**** 本文 ****
高い知能と抜群の運動能力を誇るボーダー・コリーは、世界的にも人気の犬種です。しかし、その優れた資質がゆえに「飼いにくい」と感じる飼い主も少なくありません。
この記事では、ボーダー・コリーが飼いにくいと言われる理由をはじめ、性格の特徴や飼育のポイント、どんな人が飼い主に向いているのかまで詳しく解説します。
これから迎えようと考えている方も、すでに飼っている方もぜひ参考にしてください。
この記事の結論
- ボーダー・コリーは高い知能と運動量を持つが故に飼育が難しい面がある
- 子犬期からの一貫したしつけと社会化が問題行動防止に重要
- 飼い主と共に運動やトレーニングを楽しめる環境が必要
- 精神面のケアと早期の問題行動対処が良好な関係構築に不可欠
目次
ボーダー・コリーが「飼いにくい」と言われる理由

ボーダー・コリーはその美しい容姿と高い知能で多くの人に人気の犬種ですが、実際に飼育を始めると「思ったより大変」と感じる飼い主も少なくありません。
全犬種の中でも高い知能を持っている犬種として知られているからこそ、「きっと飼いやすいはず」と感じる先入観があるためです。
実際にお迎えしてみればわかるところではありますが、賢い=飼いやすいというわけではないのです。
ここでは、ボーダー・コリーが飼いにくいとされる主な理由を詳しく解説します。
非常に高い知能を持っているから
ボーダー・コリーは「世界一賢い犬」とも称されるほど高い知能を持っています。
この賢さはしつけやトレーニングにおいて大きなメリットとなる反面、適切にコントロールできないと問題行動を引き起こすことがあります。
**** 提示データ ****
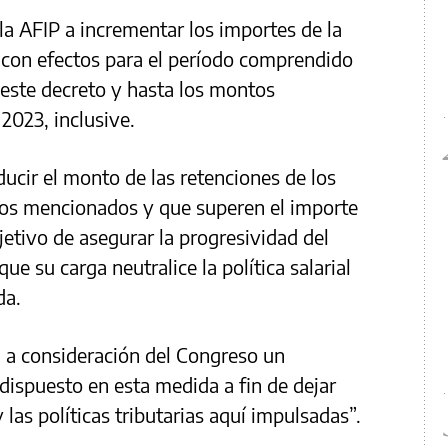
la AFIP a incrementar los importes de la
 con efectos para el período comprendido
 este decreto y hasta los montos
 2023, inclusive.
educir el monto de las retenciones de los
sos mencionados y que superen el importe
bjetivo de asegurar la progresividad del
ue su carga neutralice la política salarial
da.
á a consideración del Congreso un
 dispuesto en esta medida a fin de dejar
 las políticas tributarias aquí impulsadas”.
****
» **練習問題**:
1/ 本文について、次の問いに答えなさい。
(a) 記事の結論で、問題行動防止に重要だとされているものは何か。
(b) ボーダー・コリーは、全犬種の中でどのような犬種として知られているか。
(c) ボーダー・コリーは、何と称されるほど高い知能を持っているか。
2/ 本文から、「これから迎えようと考えている方も、すでに飼っている方もぜひ参考にしてください。」から「大変」と感じる飼い主も少なくありません。」までの部分を書き抜きなさい。
上に示した各行は、本文の内容とは関係がありません。

» **各問の解答**:
1/
(a) 子犬期からの一貫したしつけと社会化
(b) 高い知能を持っている犬種
(c) 「世界一賢い犬」

2/
これから迎えようと考えている方も、すでに飼っている方もぜひ参考にしてください。
この記事の結論
- ボーダー・コリーは高い知能と運動量を持つが故に飼育が難しい面がある
- 子犬期からの一貫したしつけと社会化が問題行動防止に重要
- 飼い主と共に運動やトレーニングを楽しめる環境が必要
- 精神面のケアと早期の問題行動対処が良好な関係構築に不可欠
目次
ボーダー・コリーが「飼いにくい」と言われる理由

ボーダー・コリーはその美しい容姿と高い知能で多くの人に人気の犬種ですが、実際に飼育を始めると「思ったより大変」と感じる飼い主も少なくありません。